According to the S&P Global Market Intelligence research, non-oil business in the UAE improved at a "strong rate" at the start of Q4, resulting in an increase in UAE employment. New order growth was at the joint-highest rate in three months, and purchasing activity for companies is expanding at the strongest rate since before the pandemic, resulting in firms adding headcounts and raising UAE employment at the fastest rate since July 2016.
Non-oil private sector had continued to develop at a healthy rate
The seasonally adjusted S&P Global UAE Purchasing Managers' Index, an indicator designed to provide an accurate picture of operating conditions in the non-oil private sector economy, rose to 56.6 in October from 56.1 in September, and was only slightly lower than August's over-three-year high of 56.7.
This indicates that the non-oil private sector continued to develop at a healthy rate at the start of the fourth quarter.
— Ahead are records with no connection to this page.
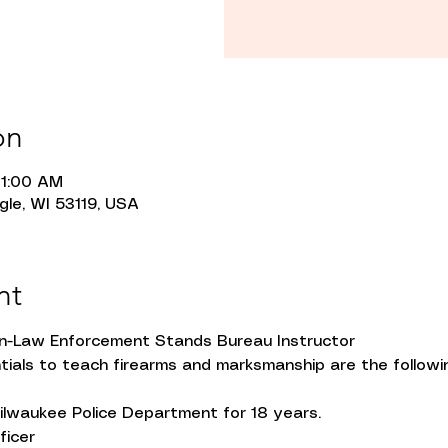
on
11:00 AM
gle, WI 53119, USA
nt
on-Law Enforcement Stands Bureau Instructor
tials to teach firearms and marksmanship are the followi
lwaukee Police Department for 18 years.
ficer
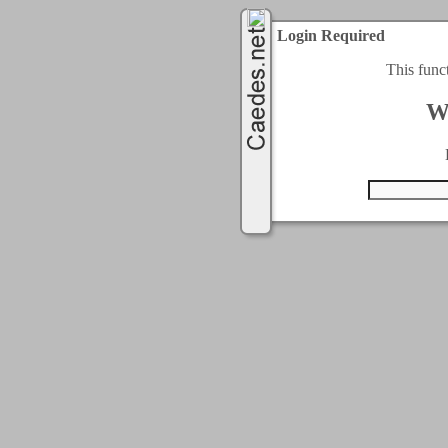
Login Required
This func
W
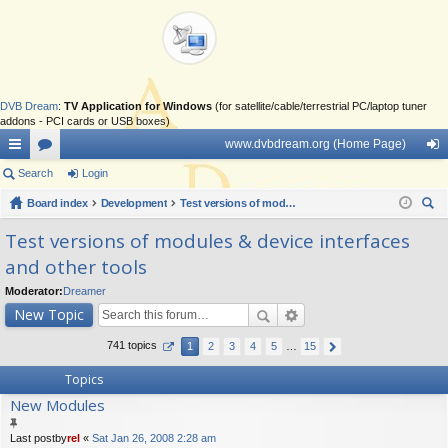
DVB Dream
:
TV Application for Windows
(for satellite/cable/terrestrial PC/laptop tuner
addons - PCI cards or USB boxes)
www.dvbdream.org (Home Page)
ui
Search
or
Login
og
ck
Board index
u
Development
Test versions of modules & device interfaces and other tools
in
ear
lin
m
Test versions of modules & device interfaces
ch
and other tools
ks
s
Moderator:
Dreamer
New Topic
741 topics
1
2
3
4
5
…
15
Topics
New Modules
Last postby
rel
«
Sat Jan 26, 2008 2:28 am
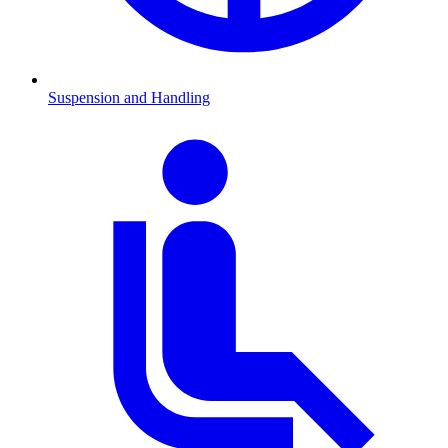
Suspension and Handling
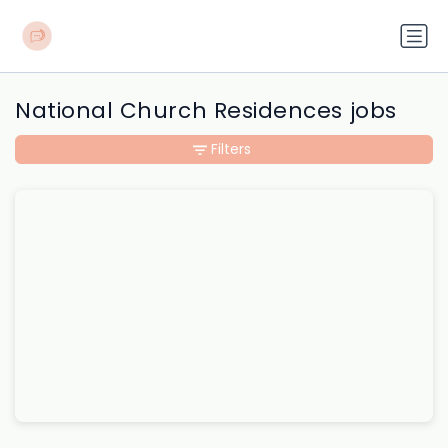
National Church Residences jobs
Filters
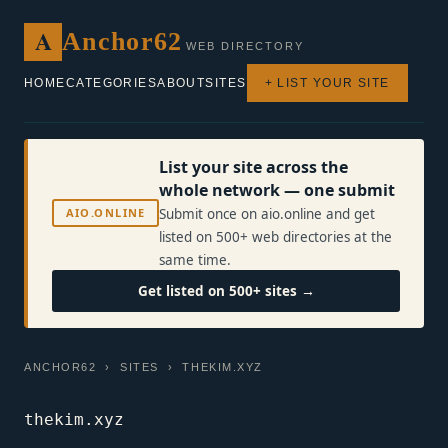
A
Anchor62
WEB DIRECTORY
HOME
CATEGORIES
ABOUT
SITES
+ LIST YOUR SITE
List your site across the
whole network — one submit
AIO.ONLINE
Submit once on aio.online and get
listed on 500+ web directories at the
same time.
Get listed on 500+ sites →
ANCHOR62
›
SITES
› THEKIM.XYZ
thekim.xyz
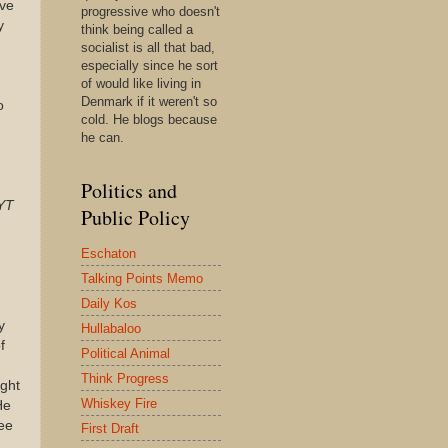
ve
progressive who doesn't
y
think being called a
socialist is all that bad,
especially since he sort
of would like living in
Denmark if it weren't so
o
cold. He blogs because
he can.
Politics and
YT
Public Policy
Eschaton
Talking Points Memo
Daily Kos
y
Hullabaloo
f
Political Animal
Think Progress
ight
Whiskey Fire
He
see
First Draft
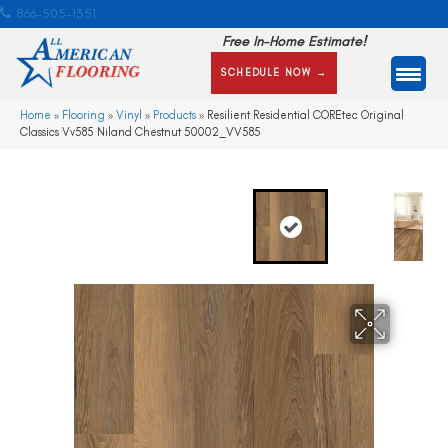
866-505-1351
Free In-Home Estimate!
SCHEDULE NOW →
Home
»
Flooring
»
Vinyl
»
Products
»
Resilient Residential COREtec Original
Classics Vv585 Niland Chestnut 50002_VV585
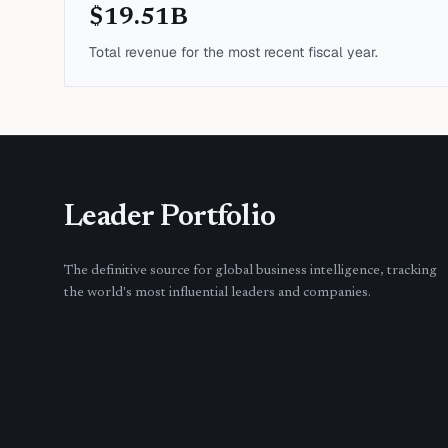
$19.51B
Total revenue for the most recent fiscal year.
Leader Portfolio
The definitive source for global business intelligence, tracking
the world's most influential leaders and companies.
Any value over the neutral threshold of 50 suggests growth, whereas anything below that level indicates a declining market environment.
The recovery was driven by high increases in company activity and new orders, demonstrating that domestic enterprises were not only weathering the global economic storms, but also experiencing robust demand growth.
Firms saw the slowest increase in export sales since the beginning of the year
According to pricing statistics, UAE non-oil companies had minor inflationary pressures in October. Input costs rose only little, supported by lower fuel and transportation expenses as global oil prices fell recently. This allowed enterprises to decrease their production charges, even if the rate of discounting fell to its lowest level since July
According to the S&P Global report, new orders from abroad were one area of weakness in October. Firms saw the slowest increase in export sales since the beginning of the year amid global economic headwinds. With demand increasing sharply, firms faced additional strains on their operating capacity in October, leading to a sharp and accelerated increase in backlogs of work. This was partly linked to existing projects and pandemic-linked shipping delays.
Businesses responded in two ways:
• Firstly, UAE employment numbers were expanded at the fastest pace since July 2016, extending the sequence of growth to six months.
• Secondly, firms sharply increased their purchasing activity in a bid to build inventories for future work. Purchases rose to the greatest extent since mid-2019, while shorter lead times contributed to a solid accumulation of input stocks.
While rising input demand caused some price pressures in October, companies stated that cost reductions for commodities such as petroleum, steel, and transportation kept inflation at a manageable level.
UAE enterprises increased their workforce numbers at a rapid rate
The significant adjustments in October were on the capacity side, as enterprises increased their UAE workforce numbers at a quicker rate in response to mounting backlogs. Indeed, the rate of employment growth has been the fastest since July 2016. Firms also sought to stock up on inputs as they prepared work schedules to resolve backlogs, resulting in the fastest rise in purchasing activity in almost three years.
UAE visa change boosts employment hopes
The UAE's employment prospects have improved as a result of a visa modification.
Last month, new visa regulations for job seekers hoping to work in the UAE went into force. The new admission and residence system aims to recruit and retain global talents and skilled professionals. The UAE Jobseeker visa eligibility standards have been streamlined, and the categories of persons eligible to apply for the visa do not require a sponsor or a host.